Gezegend zij de God en Vader van onze Here Jezus Christus, die ons met allerlei geestelijke zegen in de hemelse gewesten gezegend heeft in Christus. Hij heeft ons immers in Hem uitverkoren vóór de grondlegging der wereld, opdat wij heilig en onberispelijk zouden zijn voor zijn aangezicht.

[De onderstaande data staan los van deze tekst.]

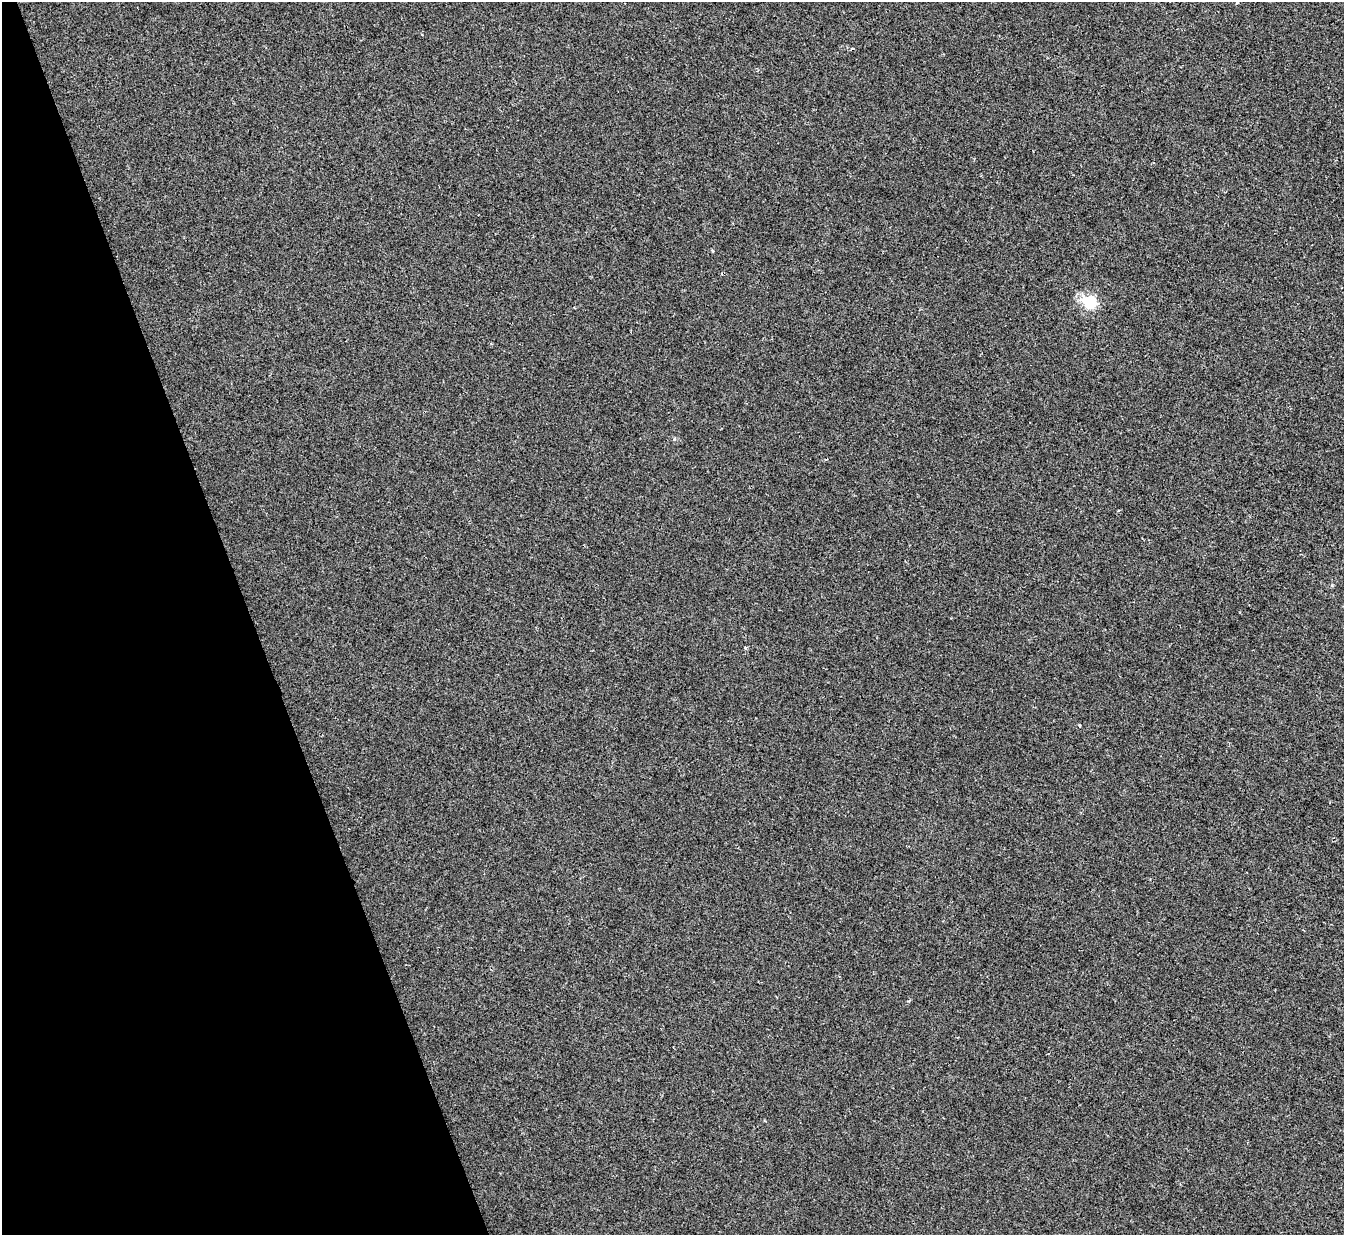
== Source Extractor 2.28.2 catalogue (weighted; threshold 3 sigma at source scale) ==
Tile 5 of 4 x 4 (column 1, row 2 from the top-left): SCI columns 3-1344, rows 2740-3972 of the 5370 x 5353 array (HDU 1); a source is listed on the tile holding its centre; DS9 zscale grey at full resolution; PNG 1346 x 1237 px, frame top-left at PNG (2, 2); no overlay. Shown black and unused: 19% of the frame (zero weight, under 2 of 3 exposures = <1% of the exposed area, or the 3 px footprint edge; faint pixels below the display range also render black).
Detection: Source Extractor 2.28.2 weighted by HDU 2 'WHT'; one run over the whole footprint, this tile lists its part. Background 0.00107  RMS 0.005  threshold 0.0225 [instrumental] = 3 sigma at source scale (4.5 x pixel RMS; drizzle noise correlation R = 1.50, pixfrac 1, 0.05/0.05 arcsec/px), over >= 5 px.
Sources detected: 3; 1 cosmic-ray / hot-pixel residue — not listed; the other 2 listed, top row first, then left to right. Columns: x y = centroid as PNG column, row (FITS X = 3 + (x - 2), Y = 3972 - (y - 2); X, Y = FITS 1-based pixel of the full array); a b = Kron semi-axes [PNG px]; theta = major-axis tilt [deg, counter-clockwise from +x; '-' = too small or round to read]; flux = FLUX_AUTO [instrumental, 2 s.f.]
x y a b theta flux
712 251 4 3 - 0.46
1090 302 6 5 - 68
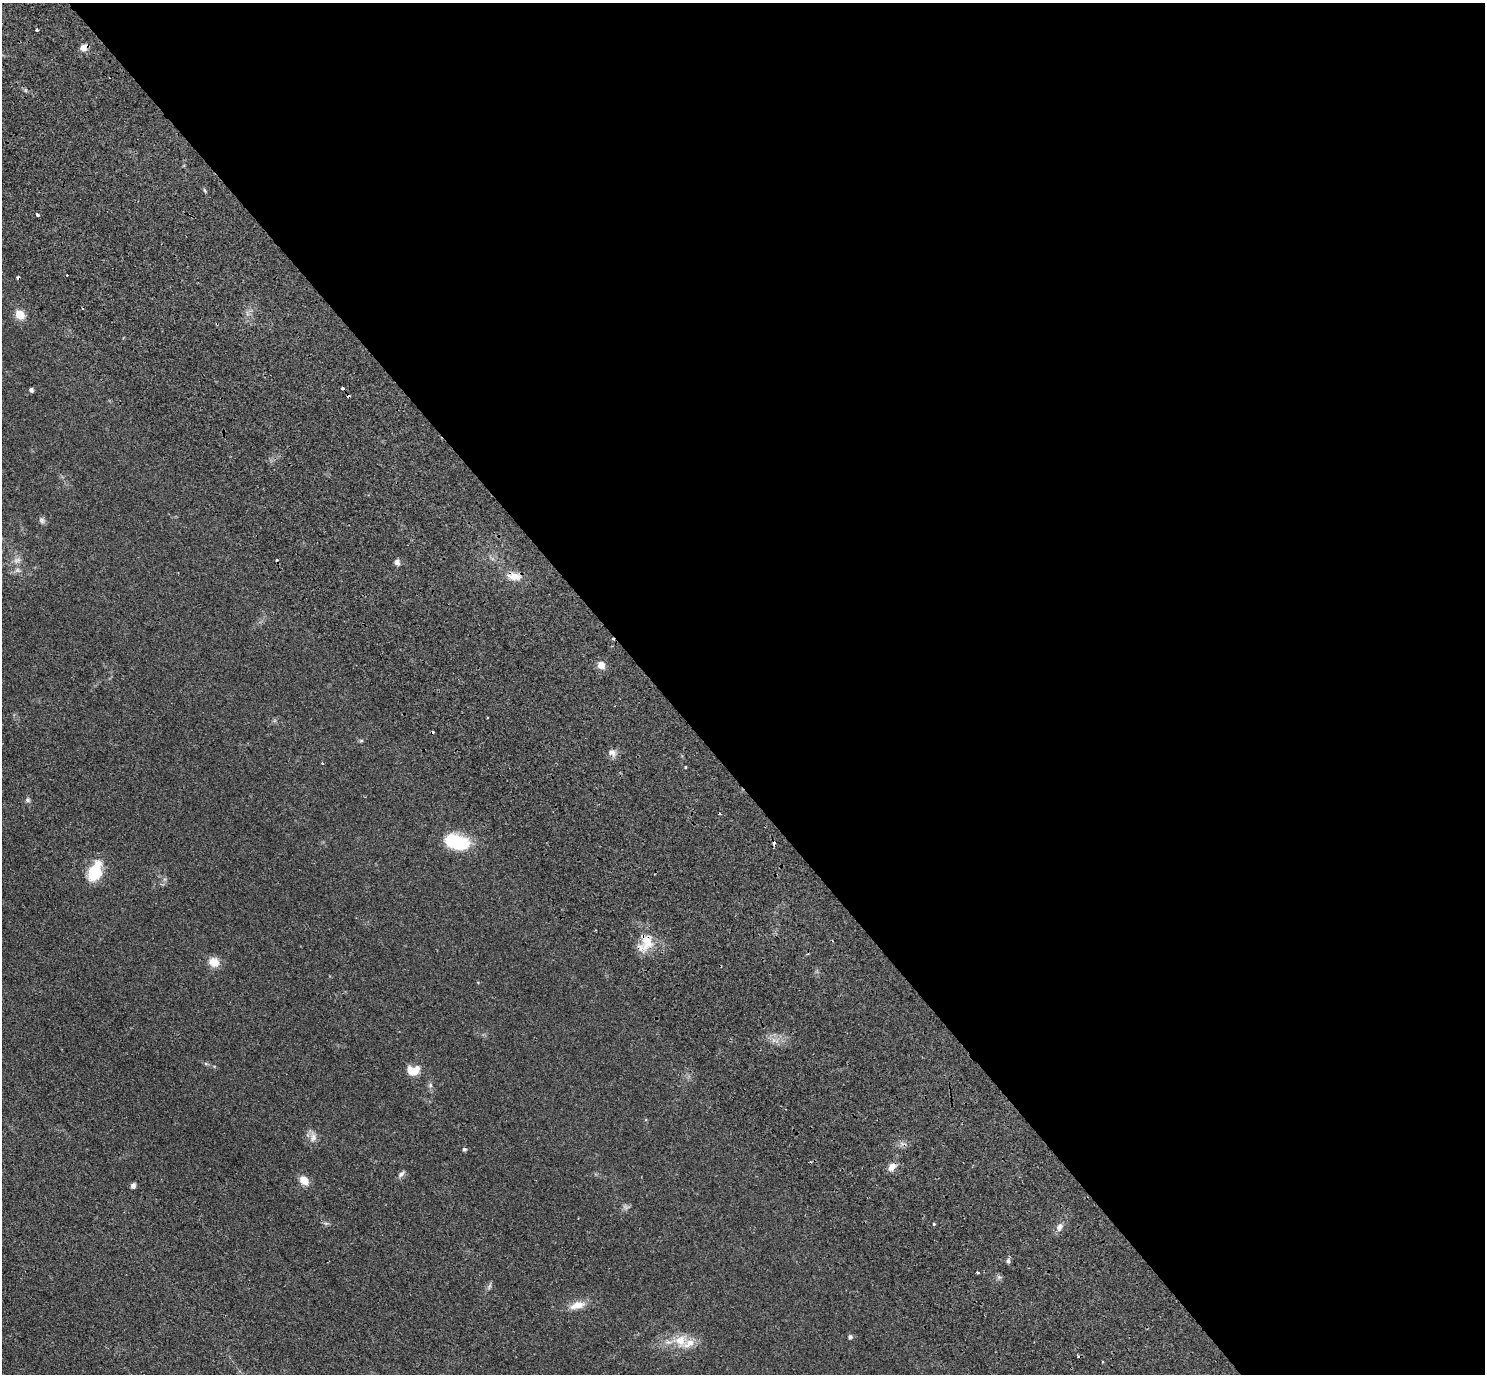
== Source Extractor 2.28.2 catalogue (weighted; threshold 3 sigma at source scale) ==
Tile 8 of 4 x 4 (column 4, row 2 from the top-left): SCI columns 4640-6122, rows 3205-4576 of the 6271 x 6268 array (HDU 1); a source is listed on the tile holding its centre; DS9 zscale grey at full resolution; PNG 1487 x 1376 px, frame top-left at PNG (2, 3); no overlay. Shown black and unused: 56% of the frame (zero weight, under 2 of 3 exposures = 11% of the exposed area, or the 3 px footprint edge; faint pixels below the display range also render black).
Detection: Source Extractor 2.28.2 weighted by HDU 2 'WHT'; one run over the whole footprint, this tile lists its part. Background 0.0948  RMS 0.0088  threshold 0.0396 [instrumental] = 3 sigma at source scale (4.5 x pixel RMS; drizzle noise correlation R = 1.50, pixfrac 1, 0.05/0.05 arcsec/px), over >= 5 px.
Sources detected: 46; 7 cosmic-ray / hot-pixel residue — not listed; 2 inside a brighter listed object's ellipse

En wat wil dat nu zeggen dat wij in Hem uitverkoren zijn? Dat betekent dat wij onze uitverkiezing nooit los mogen maken van Christus. Toen God ons voor het begin van hemel en aarde uitkoos, toen besloot Hij tegelijk dat Hij zijn Zoon voor ons in de dood zou overgeven. Hij stelde niet alleen vast welke mensen Hij zou verlossen, maar Hij stelde ook de Weg vast waarlangs dit zou moeten gebeuren. Hij kon mensen uitverkiezen door zijn Zoon te geven. Spreken over de uitverkiezing is dus spreken over het onbegrijpelijke wonder dat God zijn Zoon voor ons overhad. Voor mensen aan wie Hij niets verplicht was. Dat is het wonder van de liefde van God. Daarin ligt voor ons de zekerheid van onze uitverkiezing. De Here geeft ons geen briefje met namen erop van wie uitverkoren zijn, maar wat Hij wel laat zien is de Weg waarlangs Hij zijn besluit uitvoert. Door het geloof in Jezus Christus mag je zeker zijn van je eigen verkiezing. En dat is alle zekerheid die je nodig hebt.

Wat een wonder!

Word je dan niet blij? God was helemaal niet verplicht om Zich over jou te ontfermen, maar toch deed Hij het. Helemaal vrij heeft Hij jou, om Christus, genade willen verlenen. Praten we nu dan nog over onrecht van God? Nee, we kunnen dan niets anders meer doen dan eerbiedig voor God neerknielen en Hem aanbidden. En samen met Paulus zeggen:

O diepte van rijkdom, van wijsheid en van kennis Gods, hoe ondoorgrondelijk zijn zijn beschikkingen en hoe onnaspeurlijk zijn wegen! Want: wie heeft de zin des Heren gekend? Of wie is Hem tot raadsman geweest?

Of wie heeft Hem eerst iets gegeven, waarvoor hij vergoeding ontvangen moet? Want uit Hem en door Hem en tot Hem zijn alle dingen: Hem zij de heerlijkheid tot in eeuwigheid! Amen. (Romeinen 11:33-36).